> Written task: Among the lines of the records, please find those that contain the word "Καλλιέργεια" and copy them.

> Material for this task:
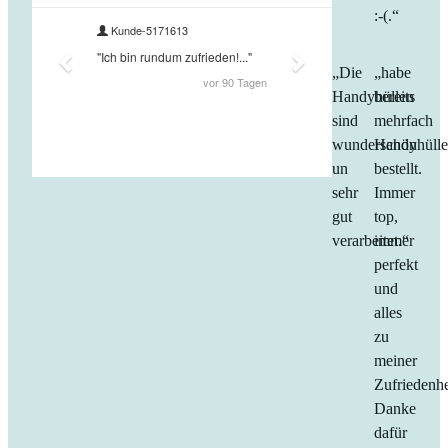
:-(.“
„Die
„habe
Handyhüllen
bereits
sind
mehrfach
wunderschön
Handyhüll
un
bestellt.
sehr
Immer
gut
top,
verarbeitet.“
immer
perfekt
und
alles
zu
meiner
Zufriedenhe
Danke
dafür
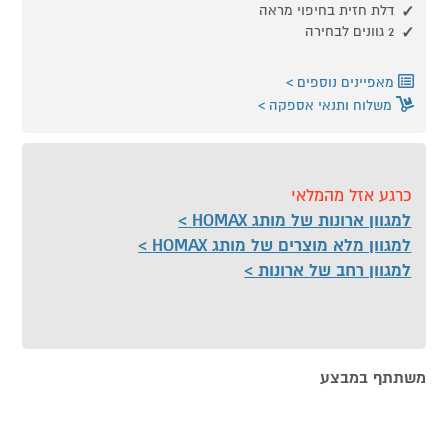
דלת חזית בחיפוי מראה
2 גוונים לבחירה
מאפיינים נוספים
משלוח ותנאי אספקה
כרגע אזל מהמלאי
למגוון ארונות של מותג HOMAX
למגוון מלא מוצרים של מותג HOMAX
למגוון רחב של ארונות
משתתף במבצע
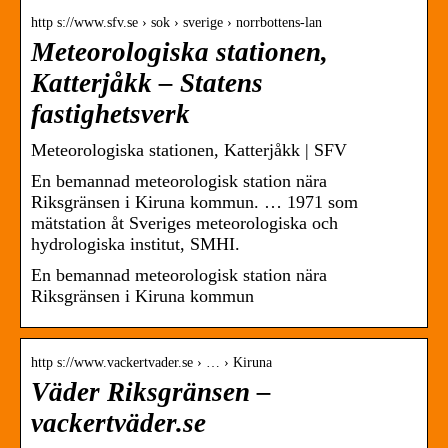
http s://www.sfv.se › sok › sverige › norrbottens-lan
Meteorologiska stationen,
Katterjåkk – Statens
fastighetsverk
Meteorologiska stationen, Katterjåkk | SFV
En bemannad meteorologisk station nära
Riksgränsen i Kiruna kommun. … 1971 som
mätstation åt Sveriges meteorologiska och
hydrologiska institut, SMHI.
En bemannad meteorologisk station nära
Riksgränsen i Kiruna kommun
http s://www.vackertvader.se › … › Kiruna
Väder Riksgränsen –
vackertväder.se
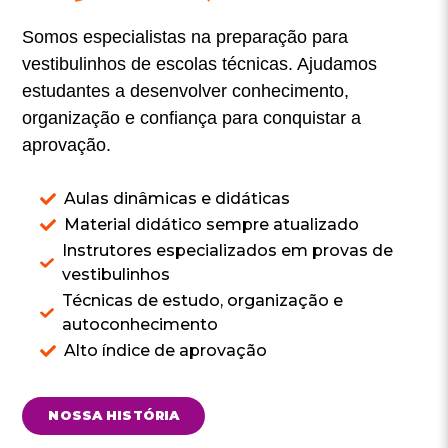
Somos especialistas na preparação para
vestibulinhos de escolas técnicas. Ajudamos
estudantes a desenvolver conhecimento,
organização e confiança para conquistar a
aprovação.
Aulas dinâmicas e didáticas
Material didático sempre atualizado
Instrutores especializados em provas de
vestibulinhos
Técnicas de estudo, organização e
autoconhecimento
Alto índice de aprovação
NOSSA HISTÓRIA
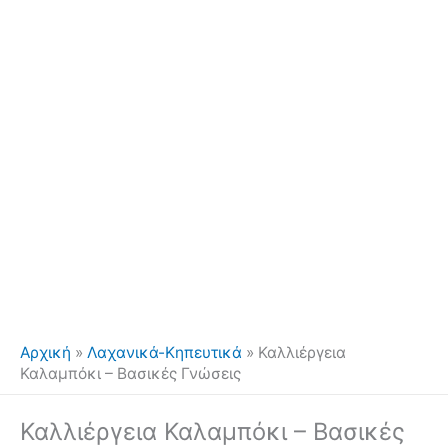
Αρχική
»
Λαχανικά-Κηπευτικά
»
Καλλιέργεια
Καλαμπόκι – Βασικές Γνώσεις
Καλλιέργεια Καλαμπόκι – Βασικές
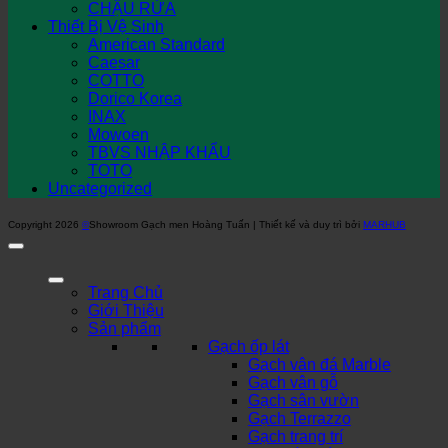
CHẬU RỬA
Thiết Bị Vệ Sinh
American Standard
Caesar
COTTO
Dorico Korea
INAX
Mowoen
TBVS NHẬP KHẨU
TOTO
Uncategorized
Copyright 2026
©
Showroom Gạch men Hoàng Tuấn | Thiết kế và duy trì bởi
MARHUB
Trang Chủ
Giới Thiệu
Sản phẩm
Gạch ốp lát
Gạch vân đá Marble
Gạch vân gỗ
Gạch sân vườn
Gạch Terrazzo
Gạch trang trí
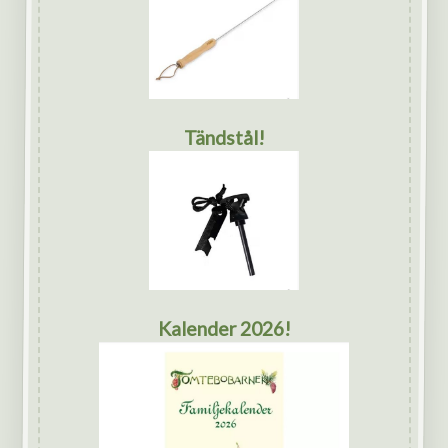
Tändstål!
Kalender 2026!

> Result of this exercise:
Καλλιέργεια
Καλλιέργεια Καλαμπόκι – Βασικές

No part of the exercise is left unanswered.